Stored data
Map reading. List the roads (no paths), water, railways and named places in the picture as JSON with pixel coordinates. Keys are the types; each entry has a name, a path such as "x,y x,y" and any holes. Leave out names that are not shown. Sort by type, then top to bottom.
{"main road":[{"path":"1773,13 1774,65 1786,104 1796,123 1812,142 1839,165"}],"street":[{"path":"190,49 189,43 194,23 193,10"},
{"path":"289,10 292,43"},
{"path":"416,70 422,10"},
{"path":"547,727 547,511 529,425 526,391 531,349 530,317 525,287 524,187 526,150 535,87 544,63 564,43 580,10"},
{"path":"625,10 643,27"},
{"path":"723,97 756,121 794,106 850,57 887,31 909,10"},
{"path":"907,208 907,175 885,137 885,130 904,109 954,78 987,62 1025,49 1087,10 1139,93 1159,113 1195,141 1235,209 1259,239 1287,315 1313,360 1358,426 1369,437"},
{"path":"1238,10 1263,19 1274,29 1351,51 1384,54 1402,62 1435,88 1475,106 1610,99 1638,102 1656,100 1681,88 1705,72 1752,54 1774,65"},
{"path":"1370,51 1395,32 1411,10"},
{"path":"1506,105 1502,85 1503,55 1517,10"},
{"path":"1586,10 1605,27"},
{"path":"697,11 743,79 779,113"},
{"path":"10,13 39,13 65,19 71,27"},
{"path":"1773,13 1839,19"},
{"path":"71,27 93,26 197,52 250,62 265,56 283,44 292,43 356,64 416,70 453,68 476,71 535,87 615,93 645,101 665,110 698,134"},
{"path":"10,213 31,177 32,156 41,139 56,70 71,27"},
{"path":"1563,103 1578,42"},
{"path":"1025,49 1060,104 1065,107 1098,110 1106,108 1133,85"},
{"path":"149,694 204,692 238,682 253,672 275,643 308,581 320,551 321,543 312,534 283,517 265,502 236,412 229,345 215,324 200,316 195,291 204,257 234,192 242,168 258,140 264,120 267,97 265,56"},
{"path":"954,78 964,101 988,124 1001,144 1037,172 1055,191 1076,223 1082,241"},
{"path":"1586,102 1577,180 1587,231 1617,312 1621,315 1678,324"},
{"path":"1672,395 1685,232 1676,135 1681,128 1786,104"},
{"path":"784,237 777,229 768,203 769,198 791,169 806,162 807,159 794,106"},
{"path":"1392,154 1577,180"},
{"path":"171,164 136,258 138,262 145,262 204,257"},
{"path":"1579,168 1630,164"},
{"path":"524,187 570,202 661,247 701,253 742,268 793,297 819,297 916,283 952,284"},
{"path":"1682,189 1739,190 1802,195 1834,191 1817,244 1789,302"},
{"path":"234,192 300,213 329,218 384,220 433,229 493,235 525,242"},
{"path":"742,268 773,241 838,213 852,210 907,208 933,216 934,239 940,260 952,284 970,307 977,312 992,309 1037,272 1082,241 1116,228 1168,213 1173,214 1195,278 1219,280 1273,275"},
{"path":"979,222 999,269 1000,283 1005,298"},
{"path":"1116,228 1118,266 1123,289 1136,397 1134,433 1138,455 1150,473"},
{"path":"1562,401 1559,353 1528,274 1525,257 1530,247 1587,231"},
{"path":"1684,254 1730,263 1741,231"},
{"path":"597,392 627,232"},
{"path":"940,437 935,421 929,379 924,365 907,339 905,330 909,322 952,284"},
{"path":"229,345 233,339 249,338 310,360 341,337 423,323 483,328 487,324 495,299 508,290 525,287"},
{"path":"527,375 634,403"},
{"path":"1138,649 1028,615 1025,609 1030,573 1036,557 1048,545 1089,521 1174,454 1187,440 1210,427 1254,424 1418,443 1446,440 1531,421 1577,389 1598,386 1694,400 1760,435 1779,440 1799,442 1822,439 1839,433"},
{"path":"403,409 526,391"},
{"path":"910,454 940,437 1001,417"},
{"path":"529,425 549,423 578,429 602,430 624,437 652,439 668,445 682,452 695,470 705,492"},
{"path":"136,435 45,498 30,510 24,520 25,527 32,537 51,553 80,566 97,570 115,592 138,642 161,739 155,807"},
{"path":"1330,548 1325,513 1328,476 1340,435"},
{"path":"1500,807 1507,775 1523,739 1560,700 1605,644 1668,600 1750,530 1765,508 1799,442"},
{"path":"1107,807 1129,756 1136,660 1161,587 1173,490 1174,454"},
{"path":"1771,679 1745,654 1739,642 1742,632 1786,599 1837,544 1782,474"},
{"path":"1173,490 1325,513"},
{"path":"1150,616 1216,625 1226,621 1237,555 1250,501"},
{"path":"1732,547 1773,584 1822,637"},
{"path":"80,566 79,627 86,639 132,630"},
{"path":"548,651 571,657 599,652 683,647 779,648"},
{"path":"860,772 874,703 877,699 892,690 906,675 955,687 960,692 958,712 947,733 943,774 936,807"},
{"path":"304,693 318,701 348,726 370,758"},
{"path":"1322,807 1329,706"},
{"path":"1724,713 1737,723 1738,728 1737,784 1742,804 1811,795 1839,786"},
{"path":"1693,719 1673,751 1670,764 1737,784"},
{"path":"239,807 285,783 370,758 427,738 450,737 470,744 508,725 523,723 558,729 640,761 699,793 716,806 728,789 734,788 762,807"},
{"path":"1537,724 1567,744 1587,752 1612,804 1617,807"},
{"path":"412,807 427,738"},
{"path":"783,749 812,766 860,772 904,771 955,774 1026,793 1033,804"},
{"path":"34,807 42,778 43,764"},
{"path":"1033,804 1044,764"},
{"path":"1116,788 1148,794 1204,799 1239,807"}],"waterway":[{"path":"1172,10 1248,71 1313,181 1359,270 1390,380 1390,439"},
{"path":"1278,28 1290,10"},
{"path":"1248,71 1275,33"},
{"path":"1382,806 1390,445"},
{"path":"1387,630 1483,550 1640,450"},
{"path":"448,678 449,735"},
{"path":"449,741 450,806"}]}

*Requirement*:
Every entry above should be retyped exactly as shown.

*Solution for this task*:
Map reading. List the roads (no paths), water, railways and named places in the picture as JSON with pixel coordinates. Keys are the types; each entry has a name, a path such as "x,y x,y" and any holes. Leave out names that are not shown. Sort by type, then top to bottom.
{"main road":[{"path":"1773,13 1774,65 1786,104 1796,123 1812,142 1839,165"}],"street":[{"path":"190,49 189,43 194,23 193,10"},
{"path":"289,10 292,43"},
{"path":"416,70 422,10"},
{"path":"547,727 547,511 529,425 526,391 531,349 530,317 525,287 524,187 526,150 535,87 544,63 564,43 580,10"},
{"path":"625,10 643,27"},
{"path":"723,97 756,121 794,106 850,57 887,31 909,10"},
{"path":"907,208 907,175 885,137 885,130 904,109 954,78 987,62 1025,49 1087,10 1139,93 1159,113 1195,141 1235,209 1259,239 1287,315 1313,360 1358,426 1369,437"},
{"path":"1238,10 1263,19 1274,29 1351,51 1384,54 1402,62 1435,88 1475,106 1610,99 1638,102 1656,100 1681,88 1705,72 1752,54 1774,65"},
{"path":"1370,51 1395,32 1411,10"},
{"path":"1506,105 1502,85 1503,55 1517,10"},
{"path":"1586,10 1605,27"},
{"path":"697,11 743,79 779,113"},
{"path":"10,13 39,13 65,19 71,27"},
{"path":"1773,13 1839,19"},
{"path":"71,27 93,26 197,52 250,62 265,56 283,44 292,43 356,64 416,70 453,68 476,71 535,87 615,93 645,101 665,110 698,134"},
{"path":"10,213 31,177 32,156 41,139 56,70 71,27"},
{"path":"1563,103 1578,42"},
{"path":"1025,49 1060,104 1065,107 1098,110 1106,108 1133,85"},
{"path":"149,694 204,692 238,682 253,672 275,643 308,581 320,551 321,543 312,534 283,517 265,502 236,412 229,345 215,324 200,316 195,291 204,257 234,192 242,168 258,140 264,120 267,97 265,56"},
{"path":"954,78 964,101 988,124 1001,144 1037,172 1055,191 1076,223 1082,241"},
{"path":"1586,102 1577,180 1587,231 1617,312 1621,315 1678,324"},
{"path":"1672,395 1685,232 1676,135 1681,128 1786,104"},
{"path":"784,237 777,229 768,203 769,198 791,169 806,162 807,159 794,106"},
{"path":"1392,154 1577,180"},
{"path":"171,164 136,258 138,262 145,262 204,257"},
{"path":"1579,168 1630,164"},
{"path":"524,187 570,202 661,247 701,253 742,268 793,297 819,297 916,283 952,284"},
{"path":"1682,189 1739,190 1802,195 1834,191 1817,244 1789,302"},
{"path":"234,192 300,213 329,218 384,220 433,229 493,235 525,242"},
{"path":"742,268 773,241 838,213 852,210 907,208 933,216 934,239 940,260 952,284 970,307 977,312 992,309 1037,272 1082,241 1116,228 1168,213 1173,214 1195,278 1219,280 1273,275"},
{"path":"979,222 999,269 1000,283 1005,298"},
{"path":"1116,228 1118,266 1123,289 1136,397 1134,433 1138,455 1150,473"},
{"path":"1562,401 1559,353 1528,274 1525,257 1530,247 1587,231"},
{"path":"1684,254 1730,263 1741,231"},
{"path":"597,392 627,232"},
{"path":"940,437 935,421 929,379 924,365 907,339 905,330 909,322 952,284"},
{"path":"229,345 233,339 249,338 310,360 341,337 423,323 483,328 487,324 495,299 508,290 525,287"},
{"path":"527,375 634,403"},
{"path":"1138,649 1028,615 1025,609 1030,573 1036,557 1048,545 1089,521 1174,454 1187,440 1210,427 1254,424 1418,443 1446,440 1531,421 1577,389 1598,386 1694,400 1760,435 1779,440 1799,442 1822,439 1839,433"},
{"path":"403,409 526,391"},
{"path":"910,454 940,437 1001,417"},
{"path":"529,425 549,423 578,429 602,430 624,437 652,439 668,445 682,452 695,470 705,492"},
{"path":"136,435 45,498 30,510 24,520 25,527 32,537 51,553 80,566 97,570 115,592 138,642 161,739 155,807"},
{"path":"1330,548 1325,513 1328,476 1340,435"},
{"path":"1500,807 1507,775 1523,739 1560,700 1605,644 1668,600 1750,530 1765,508 1799,442"},
{"path":"1107,807 1129,756 1136,660 1161,587 1173,490 1174,454"},
{"path":"1771,679 1745,654 1739,642 1742,632 1786,599 1837,544 1782,474"},
{"path":"1173,490 1325,513"},
{"path":"1150,616 1216,625 1226,621 1237,555 1250,501"},
{"path":"1732,547 1773,584 1822,637"},
{"path":"80,566 79,627 86,639 132,630"},
{"path":"548,651 571,657 599,652 683,647 779,648"},
{"path":"860,772 874,703 877,699 892,690 906,675 955,687 960,692 958,712 947,733 943,774 936,807"},
{"path":"304,693 318,701 348,726 370,758"},
{"path":"1322,807 1329,706"},
{"path":"1724,713 1737,723 1738,728 1737,784 1742,804 1811,795 1839,786"},
{"path":"1693,719 1673,751 1670,764 1737,784"},
{"path":"239,807 285,783 370,758 427,738 450,737 470,744 508,725 523,723 558,729 640,761 699,793 716,806 728,789 734,788 762,807"},
{"path":"1537,724 1567,744 1587,752 1612,804 1617,807"},
{"path":"412,807 427,738"},
{"path":"783,749 812,766 860,772 904,771 955,774 1026,793 1033,804"},
{"path":"34,807 42,778 43,764"},
{"path":"1033,804 1044,764"},
{"path":"1116,788 1148,794 1204,799 1239,807"}],"waterway":[{"path":"1172,10 1248,71 1313,181 1359,270 1390,380 1390,439"},
{"path":"1278,28 1290,10"},
{"path":"1248,71 1275,33"},
{"path":"1382,806 1390,445"},
{"path":"1387,630 1483,550 1640,450"},
{"path":"448,678 449,735"},
{"path":"449,741 450,806"}]}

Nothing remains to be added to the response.